Why Outpatient Spine Surgery?
Back pain statistics are staggering. More than 80% of Americans will have back pain at some point. For some, there comes a time where a doctor might bring up outpatient spine surgery, namely lumbar decompression. Back pain can quickly turn into debilitating nerve pain. The spine consists of bones called vertebrae, facet joints, and discs that space each bone. Discs can bulge out of place, pressing on nerves and causing a symptom called sciatica. Other conditions that cause nerve pain include lumbar spondylosis, spinal stenosis, tumors, or injuries.
Who would need outpatient spine surgery?
Even with chronic back pain or a specific spinal condition, surgery is not for everyone. Most patients respond well to medication, rest, physical therapy, and other non-surgical treatments. A patient will need surgery if these treatments fail to bring relief after several months. Surgery also helps if the pain affects movement or causes other health issues. Besides the spinal condition, the patient should be in good health to be eligible for lumbar decompression.
What is lumbar decompression?
Lumbar decompression is a general term for a range of outpatient spine surgeries with big benefits. The goal of lumbar decompression is to reduce the pressure on nerves causing pain and sciatica. The surgery can also clean up any bone spurs or elements pressing on the nerves. Outpatient surgery means the surgeon will use minimally invasive means. Minimally invasive surgery, often called keyhole surgery, provides faster recovery times, same-day discharge, and high success rates.
Time to decompress
A successful surgery starts before the operating room. The patient will discuss the process with the surgeon. Blood tests, x-rays, and MRIs can help the doctor assess patient health before surgery. Once all looks well, the surgery will proceed after the patient signs the necessary documentation and follows surgery preparation instructions. Lumbar decompression happens under general anesthesia, meaning the patient will be face down and asleep during the process. The doctor will make small incisions on the back to access the spine. From there, the operation to relieve the pain begins.
Types of lumbar decompression
Lumbar decompression may consist of more than one type of procedure. Sometimes, the surgeon will have to operate on more than one disc or vertebrae and can use a combination of techniques. These techniques include:
- A discectomy, where the surgeon removes part of the herniated disc.

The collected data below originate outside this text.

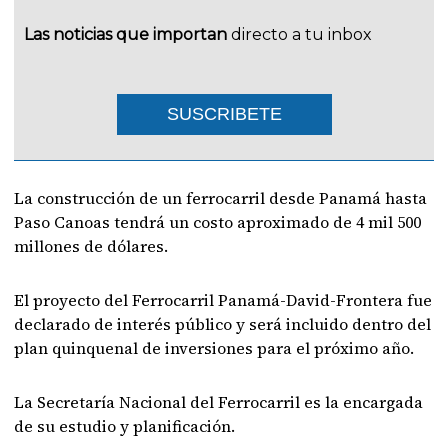
Las noticias que importan
directo a tu inbox
SUSCRIBETE
La construcción de un ferrocarril desde Panamá hasta
Paso Canoas tendrá un costo aproximado de 4 mil 500
millones de dólares.
El proyecto del Ferrocarril Panamá-David-Frontera fue
declarado de interés público y será incluido dentro del
plan quinquenal de inversiones para el próximo año.
La Secretaría Nacional del Ferrocarril es la encargada
de su estudio y planificación.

- A laminectomy or facetectomy, where part of the lamina or facet joint is removed.
- Spinal fusion, where the surgeon fuses 2 vertebrae to make a solid structure. Fusions happen with bone grafts, metal screws, and other synthetic materials.
The surgery can take 1 or 2 hours, depending on the procedures performed. From there, the surgeon will close the incisions, and the patient will move to recovery. Once all goes well in recovery, the patient can leave the hospital.
Risks, success rates, and recovery
Outpatient spine surgery is renowned for being safe and effective. However, like all surgical procedures, there are some risks involved. These include infection, blood clots, dural tears, or nerve injury. Recovery can take several weeks to months, depending on the surgeries performed. A discectomy, for instance, can take 6-8 weeks before patients resume full mobility. Spinal fusions, on the other hand, can take up to 12 months to fully heal. Make sure to follow the doctor’s instructions on pain management, physical therapy, and wound care. With the right recovery, lumbar decompression has a high success and satisfaction rate.
Get pain relief with outpatient spine surgery
A patient will only need lumbar decompression in severe cases. Conservative treatments must fail, and the patient must report a decline in performing basic activities. Outpatient surgery can bring pain relief and improved function. Discuss all the possible treatment options with a spinal surgeon today.